Like you guys, I'm getting all my updates and info through Heidi. It's been three days now since I've seen Noa. I picked up the cold that the kids have... Last thing that I want to do is go spreading my virus to Noa or the NICU. I've been spending a lot of time with Ruby and Emmaus and I picked up a copy of The Hobbit to read before the movie comes out. It's been like catching up with an old friend.
So we didn't see much of a change with Noa today or yesterday. Still waiting on those kidneys to kick in. Dr's are hoping that this dialysis circuit makes it through tonight. They've been hoping to push Noa's kidneys with the circuit running for 7 days. Lately we've been running into problem with the circuits lasting for 3-4 days. She's shown, more often then not, that she doesn't like the change and her condition drops to a point that she needs intervention. (She hasn't fully "coded", where her heart has stopped and needed resuscitation, but it's still scary). These episodes tend to set Noa back a couple days... By the time she regains the ground that she's lost, it's time to change the circuit again... It's kind of a catch 22, It's care that her body needs, till her kidneys kick in, but because of her frailty, it's also setting her back. It's also not like her body is getting stronger and adjusting to each episode, they're more likely doing damage. Another scheduled circuit change for tomorrow (Monday). Pray for pee or a smooth circuit change...

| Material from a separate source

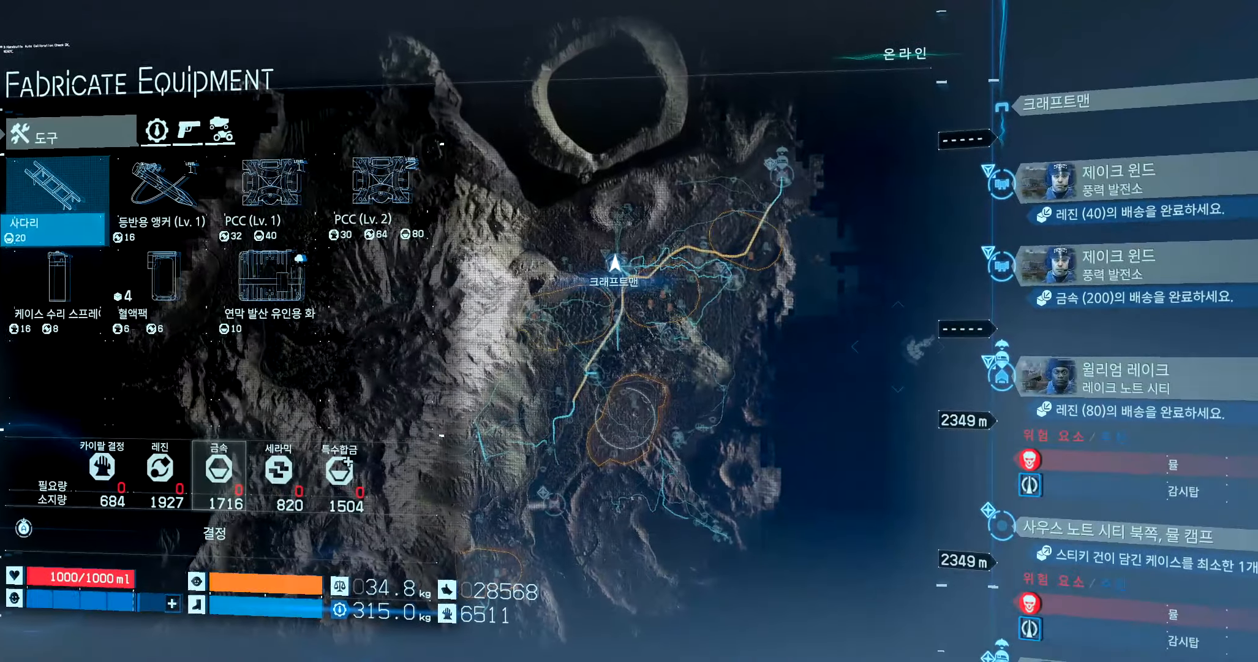
{"buttons": [], "left_stick": "center", "events": []}
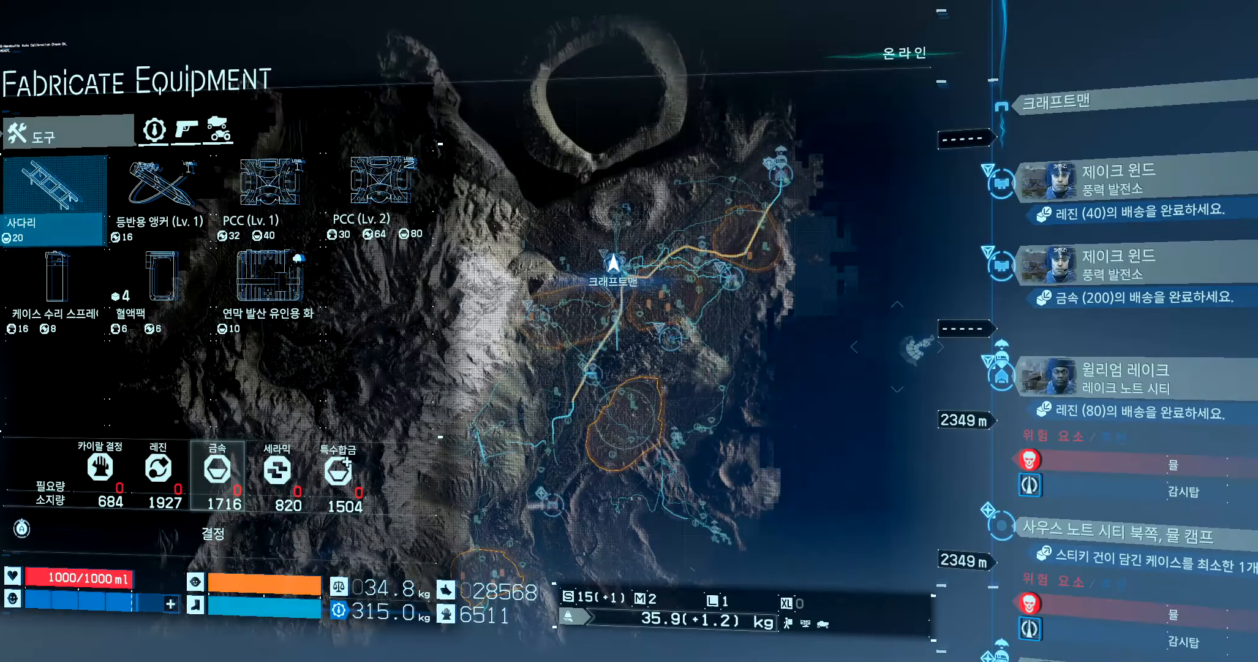
{"buttons": [], "left_stick": "center", "events": []}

One thing that Heidi and I have talked about is that we're living so much in the moment, that it's hard to have time to process even what happened the day before. We've asked the Dr's and nurses to "tell us like it is", we don't want to be surprised by anything or caught unaware. The care conference we had on Wednesday was really heavy. Right in front of us on a white board were the things that Noa's facing right now. Noa's going to have a difficult road ahead no matter what, but the scenarios are worse if her kidneys don't start functioning.
It's hard not to thick about the toll that all of these treatments are having on her... even worse, what they've already done to her. She's overcome a lot so far and proven that she's a fighter. In terms of the marathon that we are in and where I stand:
I'm at the point in the race where doubt starts to creep in about weather I went out to fast and strong at the start, wondering if I'm going to be able to make it to the end. I start letting the overwhelming task (big picture) at hand defeat me. I've done plenty of races to know that if I keep my feet moving forward, I'll get my second wind. There's been some nights that I left the room crying because it's hard to see her that way. We still haven't heard her voice, haven't held her. It's only been recently that Heidi's had time alone with her, where the nurses left the room for privacy. I'm not going to lie, It's hard to have hope some days... To think of all she's been through, is going through now, and will go through (just to survive)... when side effect like deafness or delayed development are welcomed rather than possible organ transplant or neurological damage. If you noticed that I didn't put death in that list of side effects, it's because I don't know where it fits in. Heidi and I don't need Noa in our lives for us. We want her to have a good quality of life that is not for our selfish benefit. We can't discount all she's overcome and
the improvements we've seen in her heart and lungs. Only God knows how much more she can take.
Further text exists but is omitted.